Thanks for checking out this patch, and Yes, it's folio_test_hugetlb,
my mistake...

>
>
> > After rearranging the code, stack usage is dropped from 32 to 24, and
> > the function size is smaller (tested on GCC 12):
> >
> > Before:
> > Stack usage:
> > mm/util.c:845:5:folio_mapcount 32 static
> > Size:
> > 0000000000000ea0 00000000000000c7 T folio_mapcount
> >
> > After:
> > Stack usage:
> > mm/util.c:845:5:folio_mapcount 24 static
> > Size:
> > 0000000000000ea0 00000000000000b0 T folio_mapcount
> >
> > ...
> >
> > @@ -850,10 +850,10 @@ int folio_mapcount(struct folio *folio)

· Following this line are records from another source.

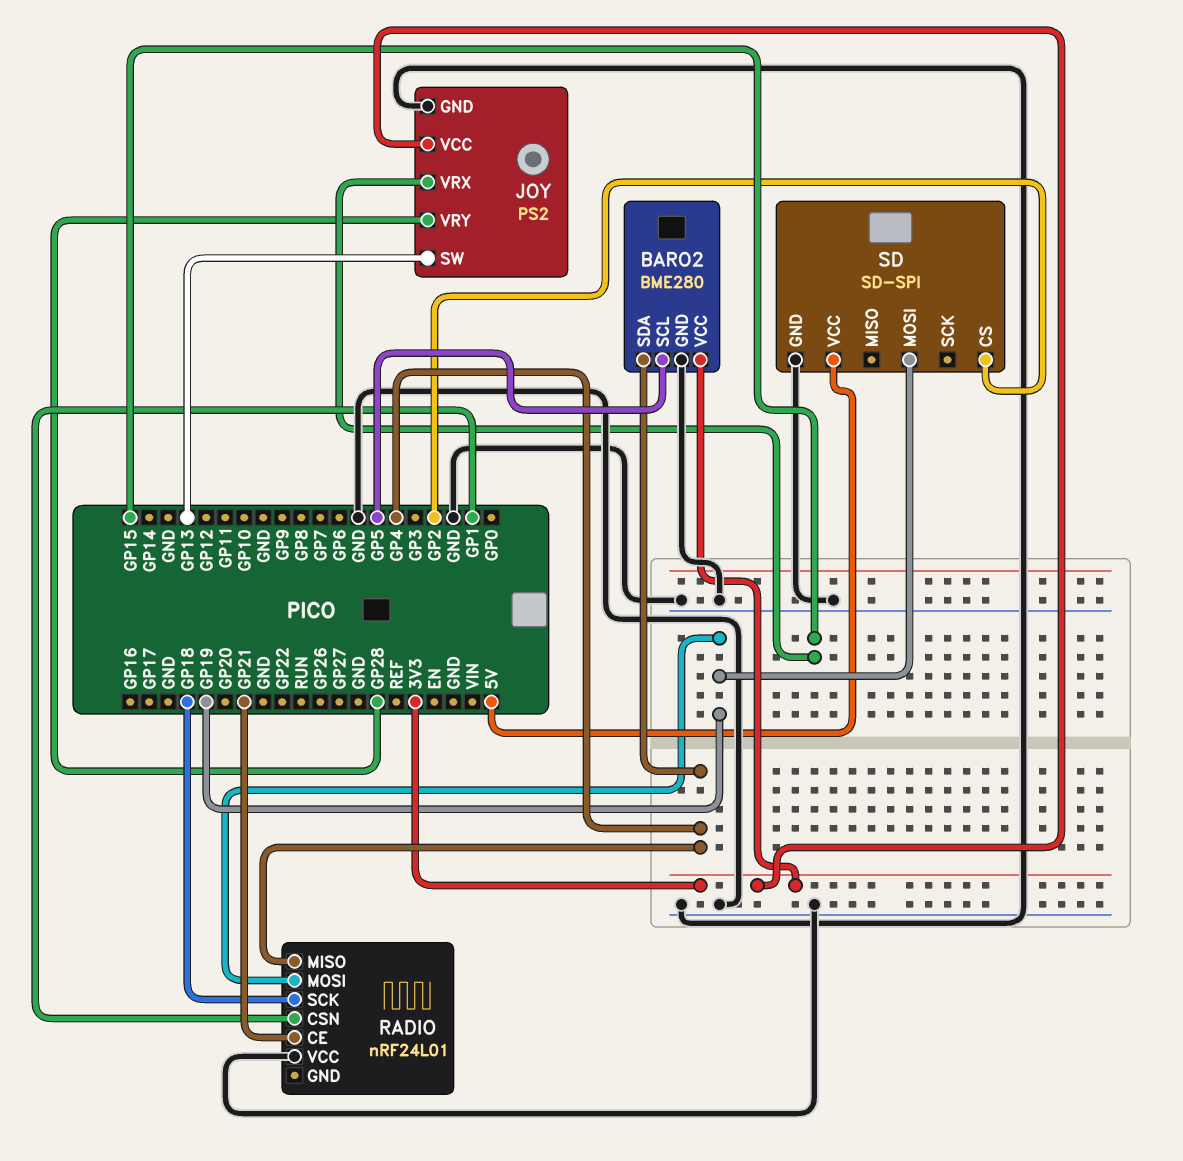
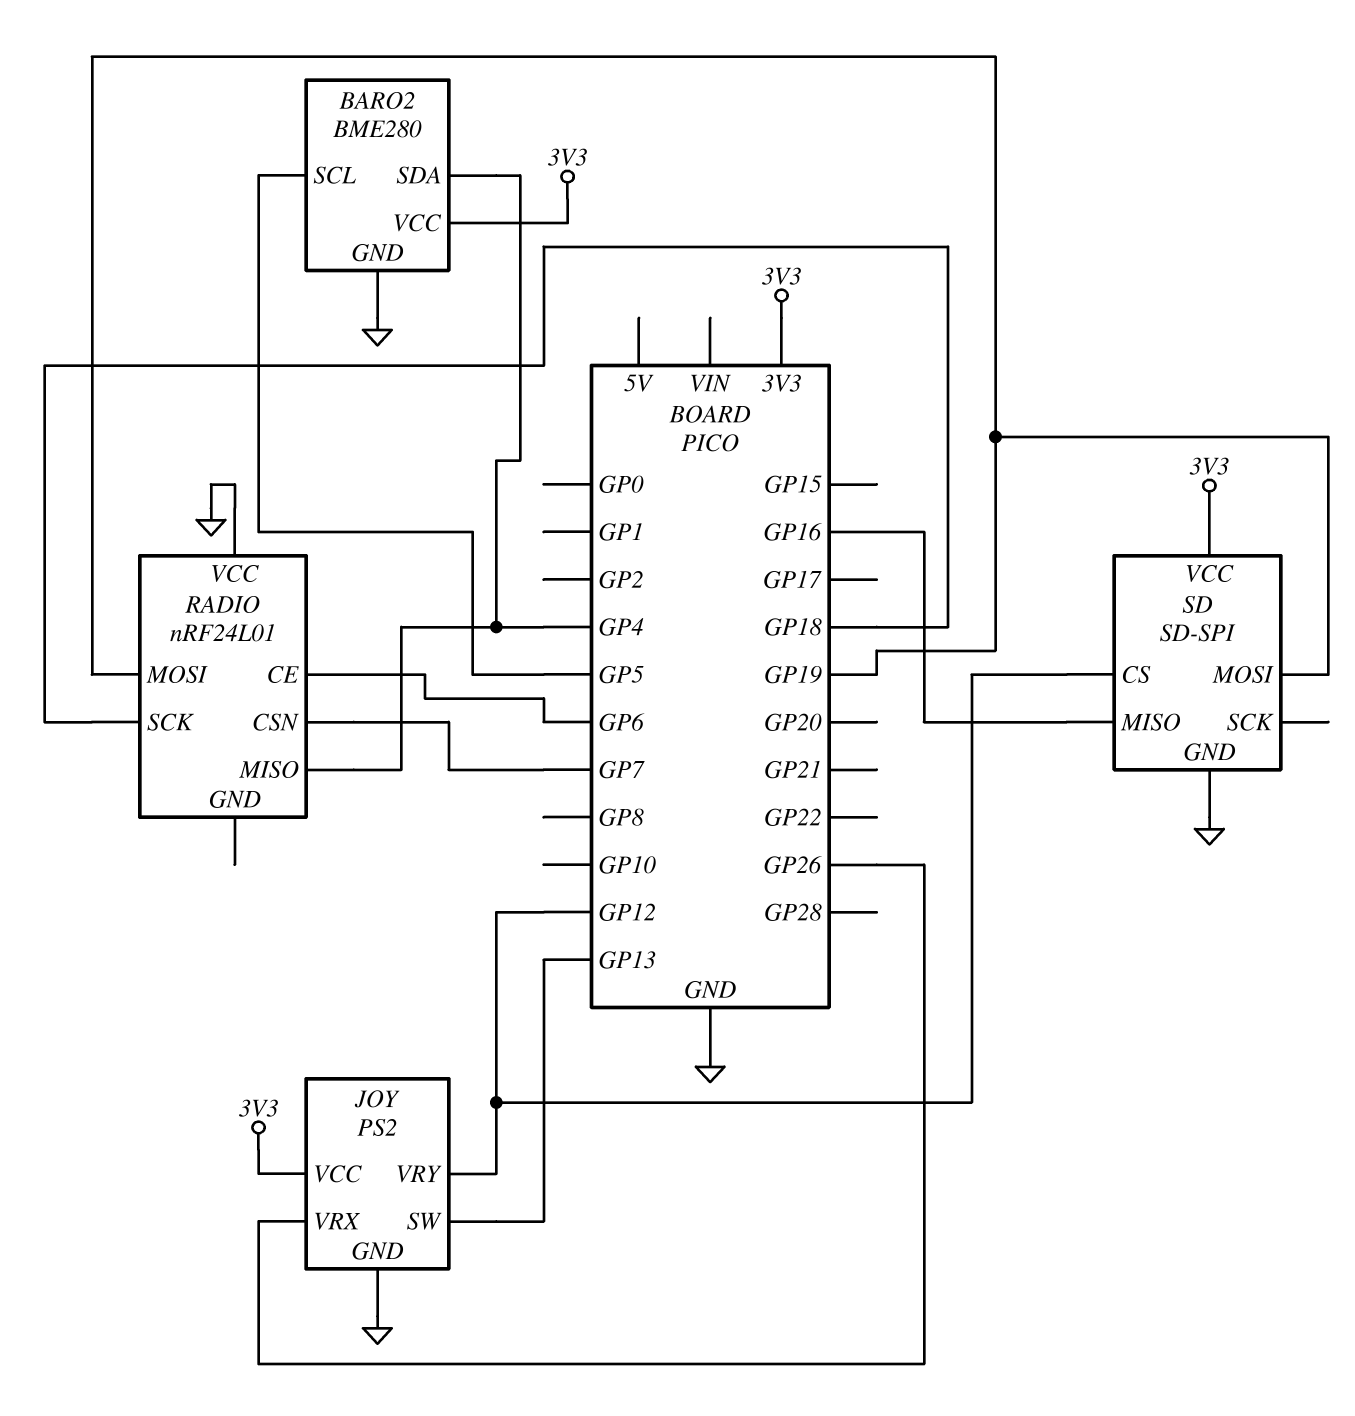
JOY pin VRX: GP15 -> GP26
JOY pin VRY: GP28 -> GP12
RADIO pin CE: GP21 -> GP6
RADIO pin CSN: GP1 -> GP7
SD pin CS: GP2 -> GP12
SD pin MISO: none -> GP16
SD pin VCC: 5V -> 3V3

> > return atomic_read(&folio->_mapcount) + 1;
> >
> > compound = folio_entire_mapcount(folio);
> > - nr = folio_nr_pages(folio);
> > if (folio_test_hugetlb(folio))
> > return compound;
> > ret = compound;
> > + nr = folio_nr_pages(folio);
> > for (i = 0; i < nr; i++)
> > ret += atomic_read(&folio_page(folio, i)->_mapcount) + 1;
> > /* File pages has compound_mapcount included in _mapcount */
> > --
> > 2.35.2

Is the rest of the patch a valid fix? Should I send V2?